Lena makes her way to the center of the "shimmer," the lighthouse where she meets up with Dr. Ventress. Lena discovers a video of her husband that kind of explains somethings. Lena sets off a chain reaction and makes it back to the base.

The film is based on a book of the same name by Jeff Vandermeer from 2014. Obviously I never read the book but the film seems to borrow a lot from Avatar, John Carpenter's The Thing, Imposter and even Stargate. This is an interesting picture but it doesn't have the build up that Ex Machina had. Ex Machina had a plot that made people think about something that could happen in the not too distant future, sexbots! That seems to be absent in Annihilation. It's not a bad film but it seems to drag on a bit. The run time is 115 minutes but it moves too slow at times, there were probably 8-12 minutes that could have cut without damaging the narrative.

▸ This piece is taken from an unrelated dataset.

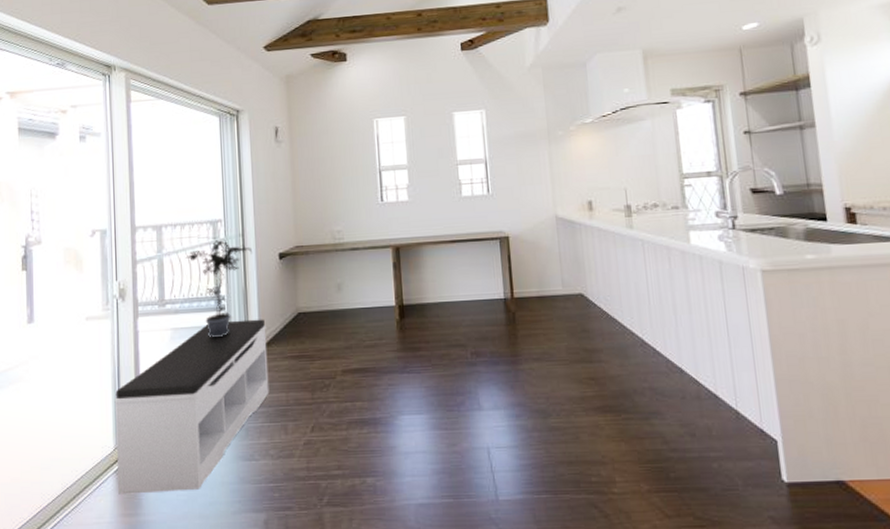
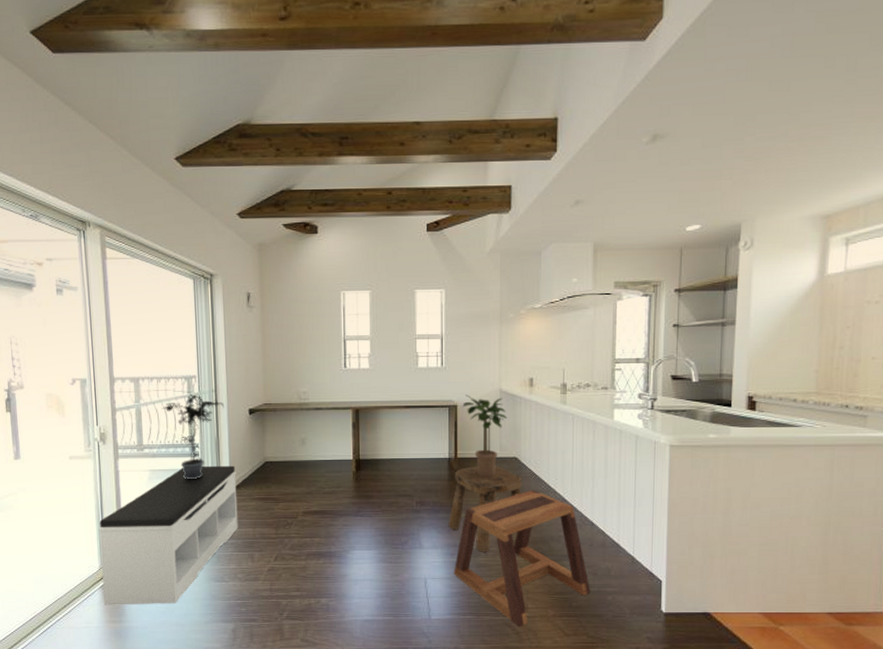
stool: none [509,305,593,412] -> present [448,466,522,552]
potted plant: none [514,223,567,319] -> present [462,394,507,477]
stool: none [521,332,691,507] -> present [454,490,591,627]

I liked that an all female team goes in a succeeds where the dudes have failed. I do wonder if Lena would have been allowed to go on the mission if she didn't just happen have a useful profession that would be helpful, though it was the physicist that figured it out. Would she have been allowed to go if she was a tax attorney? Dr. Ventress reminded me of Col. O'Neil from Stargate in the "I've got nothing to live for in this world therefore it's a one way trip for me" cliche. The ending didn't seem too original to me either.

The film did receive an 87% Rotten Tomatoes rating but the film so far as under performed at the box office with a $32 million gross against a $40 million budget. Solid visual effects and really good acting. But the film moves too slow and just didn't seem original. Garland is still a director that I want to follow and this is only his second feature.